EXERCISE BRIEF: Find the line containing "focal_35mm: 80" in the material below, then please transcribe it and each line after it exactly, without the pictures.

PROVIDED INFORMATION:

* * *

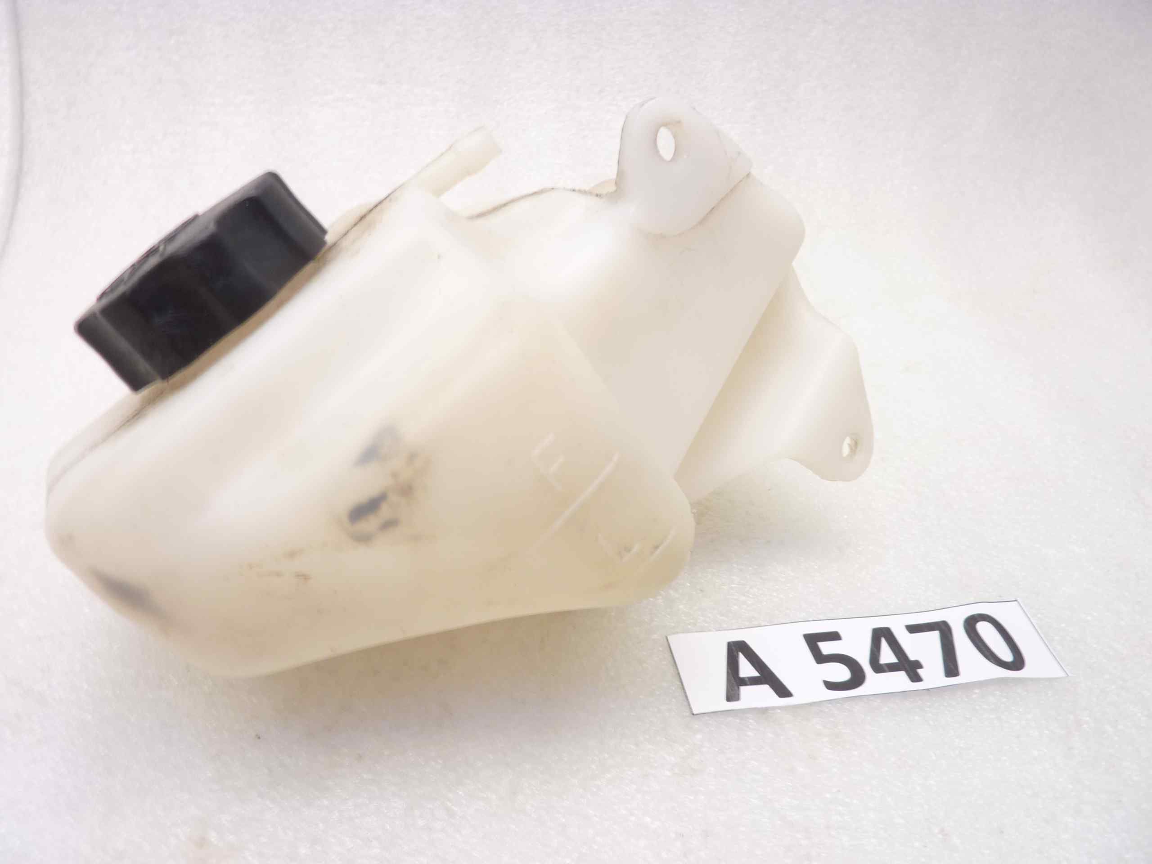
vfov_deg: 54.9
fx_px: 832
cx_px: 576
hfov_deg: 69.4
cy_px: 432
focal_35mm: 25
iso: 80
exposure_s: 1/13
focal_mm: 4.1
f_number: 3.3
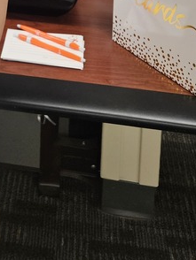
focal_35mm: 80
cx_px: -36
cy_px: -161
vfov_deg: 20.0
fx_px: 603
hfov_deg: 17.6
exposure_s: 1/120
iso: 200
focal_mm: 5.4
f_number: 1.8
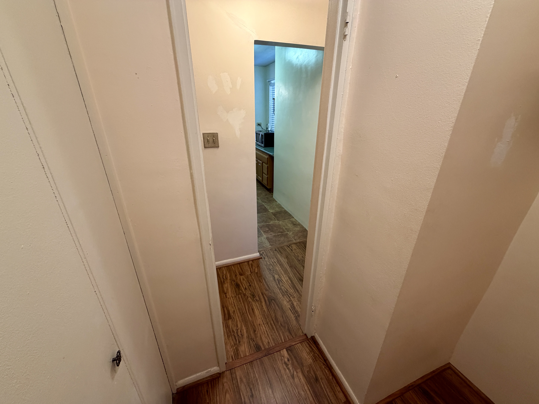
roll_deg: +0.0
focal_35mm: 14
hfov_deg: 102.1
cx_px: 270
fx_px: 218
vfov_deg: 85.7
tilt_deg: -22.2
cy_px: 202
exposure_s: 1/60
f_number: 2.2
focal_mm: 2.22
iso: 250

* * *

RESULT OF THIS EXERCISE:
focal_35mm: 80
cx_px: -36
cy_px: -161
vfov_deg: 20.0
fx_px: 603
hfov_deg: 17.6
exposure_s: 1/120
iso: 200
focal_mm: 5.4
f_number: 1.8
roll_deg: +0.0
focal_35mm: 14
hfov_deg: 102.1
cx_px: 270
fx_px: 218
vfov_deg: 85.7
tilt_deg: -22.2
cy_px: 202
exposure_s: 1/60
f_number: 2.2
focal_mm: 2.22
iso: 250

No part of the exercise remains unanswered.